Paper in The Australian and New Zealand Journal of Psychiatry
- Quinn, C. R., Harris, A., & Kemp, A. (2012). The impact of depression heterogeneity on inhibitory control. The Australian and New Zealand Journal of Psychiatry, doi:10.1177/0004867411432073.
Objective: Major depressive disorder (MDD) is associated with deficits in executive cognitive function, including inhibi¬tory control. However, inconsistencies have been found across studies. Depression is a heterogeneous disorder and these inconsistencies may therefore relate to heterogeneity in relatively small samples.
Method: Here we sought to examine event-related potentials (ERPs) during a cognitive Go/No-Go task in melancholic (n = 60) and non-melancholic depressed patients (n = 54) relative to controls (n = 114).

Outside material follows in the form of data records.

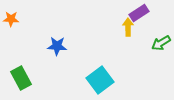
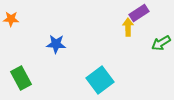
blue star: moved 1 px left, 2 px up
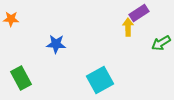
cyan square: rotated 8 degrees clockwise
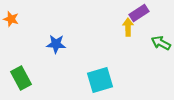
orange star: rotated 14 degrees clockwise
green arrow: rotated 60 degrees clockwise
cyan square: rotated 12 degrees clockwise
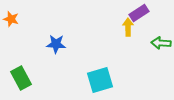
green arrow: rotated 24 degrees counterclockwise
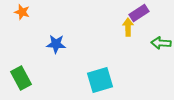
orange star: moved 11 px right, 7 px up
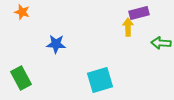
purple rectangle: rotated 18 degrees clockwise
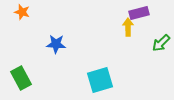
green arrow: rotated 48 degrees counterclockwise
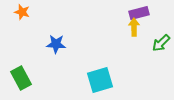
yellow arrow: moved 6 px right
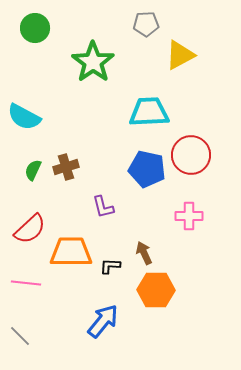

Results: Behavioural responses indicate that inhibitory control processes are differentially affected by subtypes of depression such that melancholic patients exhibit a greater number of commission errors and more variable response rates in comparison to non-melancholic patients and controls respectively. However, ERPs do not differ during a cogni¬tive Go/No-Go task when ERPs associated with correct responses are examined.
Conclusions: These findings indicate that while patients with melancholia differ from patients without melancholia and controls, no neurophysiological differences are observed when controlling for observable behavioural impairment.